#### DATA FOR THIS TASK:
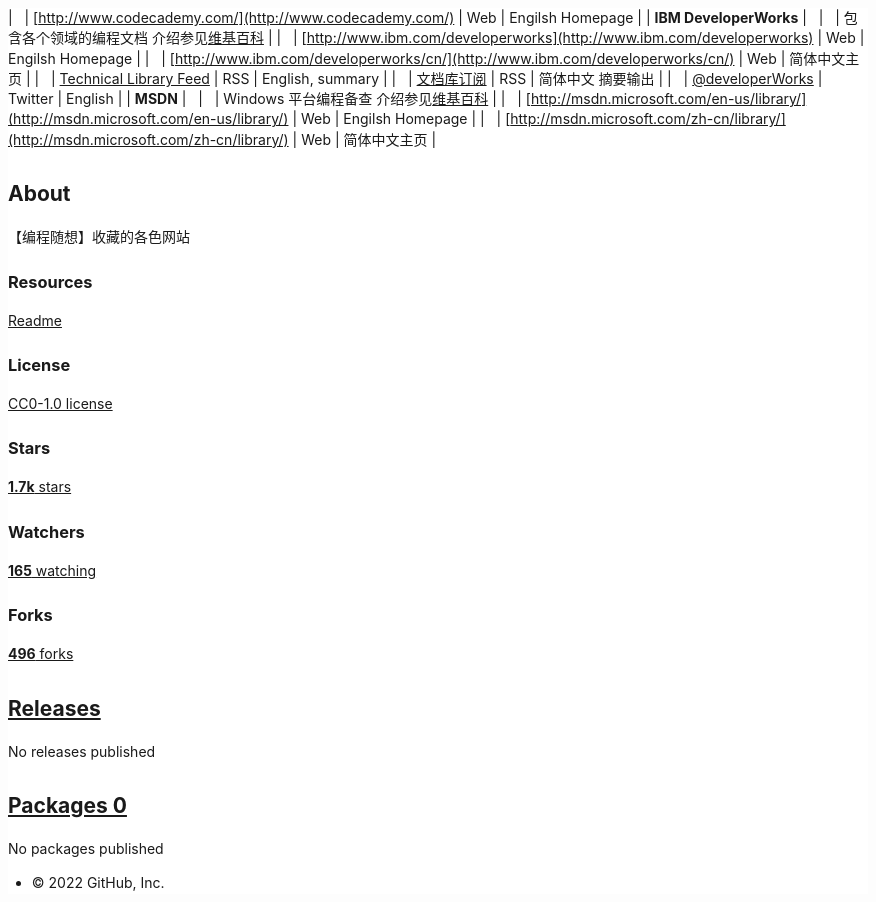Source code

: |                        | [http://www.codecademy.com/](http://www.codecademy.com/)                                     | Web     | Engilsh Homepage                                                                                           |
| **IBM DeveloperWorks** |                                                                                              |         | 包含各个领域的编程文档 介绍参见[维基百科](https://en.wikipedia.org/wiki/IBM_DeveloperWorks)                                   |
|                        | [http://www.ibm.com/developerworks](http://www.ibm.com/developerworks)                       | Web     | Engilsh Homepage                                                                                           |
|                        | [http://www.ibm.com/developerworks/cn/](http://www.ibm.com/developerworks/cn/)               | Web     | 简体中文主页                                                                                                     |
|                        | [Technical Library Feed](http://www.ibm.com/developerworks/views/global/rss/libraryview.jsp) | RSS     | English, summary                                                                                           |
|                        | [文档库订阅](http://www.ibm.com/developerworks/cn/views/global/rss/libraryview.jsp)               | RSS     | 简体中文 摘要输出                                                                                                  |
|                        | [@developerWorks](https://twitter.com/developerWorks)                                        | Twitter | English                                                                                                    |
| **MSDN**               |                                                                                              |         | Windows 平台编程备查 介绍参见[维基百科](https://zh.wikipedia.org/wiki/MSDN%E6%8A%80%E6%9C%AF%E8%B5%84%E6%BA%90%E5%BA%93) |
|                        | [http://msdn.microsoft.com/en-us/library/](http://msdn.microsoft.com/en-us/library/)         | Web     | Engilsh Homepage                                                                                           |
|                        | [http://msdn.microsoft.com/zh-cn/library/](http://msdn.microsoft.com/zh-cn/library/)         | Web     | 简体中文主页                                                                                                     |

## About

【编程随想】收藏的各色网站

### Resources

[Readme](#readme)

### License

[CC0-1.0 license](/programthink/sites/blob/master/LICENSE)

### Stars

[**1.7k** stars](/programthink/sites/stargazers)

### Watchers

[**165** watching](/programthink/sites/watchers)

### Forks

[**496** forks](/programthink/sites/network/members)

## [Releases](/programthink/sites/releases)

No releases published

## [Packages 0](/users/programthink/packages?repo_name=sites)

No packages published  

-   [](https://github.com "GitHub")© 2022 GitHub, Inc.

#### TASK OBJECTIVE:
Verbatim reproduction of every entry is needed, with the images left out.

#### RESPONSE BELOW:
Source code

: |                        | [http://www.codecademy.com/](http://www.codecademy.com/)                                     | Web     | Engilsh Homepage                                                                                           |
| **IBM DeveloperWorks** |                                                                                              |         | 包含各个领域的编程文档 介绍参见[维基百科](https://en.wikipedia.org/wiki/IBM_DeveloperWorks)                                   |
|                        | [http://www.ibm.com/developerworks](http://www.ibm.com/developerworks)                       | Web     | Engilsh Homepage                                                                                           |
|                        | [http://www.ibm.com/developerworks/cn/](http://www.ibm.com/developerworks/cn/)               | Web     | 简体中文主页                                                                                                     |
|                        | [Technical Library Feed](http://www.ibm.com/developerworks/views/global/rss/libraryview.jsp) | RSS     | English, summary                                                                                           |
|                        | [文档库订阅](http://www.ibm.com/developerworks/cn/views/global/rss/libraryview.jsp)               | RSS     | 简体中文 摘要输出                                                                                                  |
|                        | [@developerWorks](https://twitter.com/developerWorks)                                        | Twitter | English                                                                                                    |
| **MSDN**               |                                                                                              |         | Windows 平台编程备查 介绍参见[维基百科](https://zh.wikipedia.org/wiki/MSDN%E6%8A%80%E6%9C%AF%E8%B5%84%E6%BA%90%E5%BA%93) |
|                        | [http://msdn.microsoft.com/en-us/library/](http://msdn.microsoft.com/en-us/library/)         | Web     | Engilsh Homepage                                                                                           |
|                        | [http://msdn.microsoft.com/zh-cn/library/](http://msdn.microsoft.com/zh-cn/library/)         | Web     | 简体中文主页                                                                                                     |

## About

【编程随想】收藏的各色网站

### Resources

[Readme](#readme)

### License

[CC0-1.0 license](/programthink/sites/blob/master/LICENSE)

### Stars

[**1.7k** stars](/programthink/sites/stargazers)

### Watchers

[**165** watching](/programthink/sites/watchers)

### Forks

[**496** forks](/programthink/sites/network/members)

## [Releases](/programthink/sites/releases)

No releases published

## [Packages 0](/users/programthink/packages?repo_name=sites)

No packages published  

-   [](https://github.com "GitHub")© 2022 GitHub, Inc.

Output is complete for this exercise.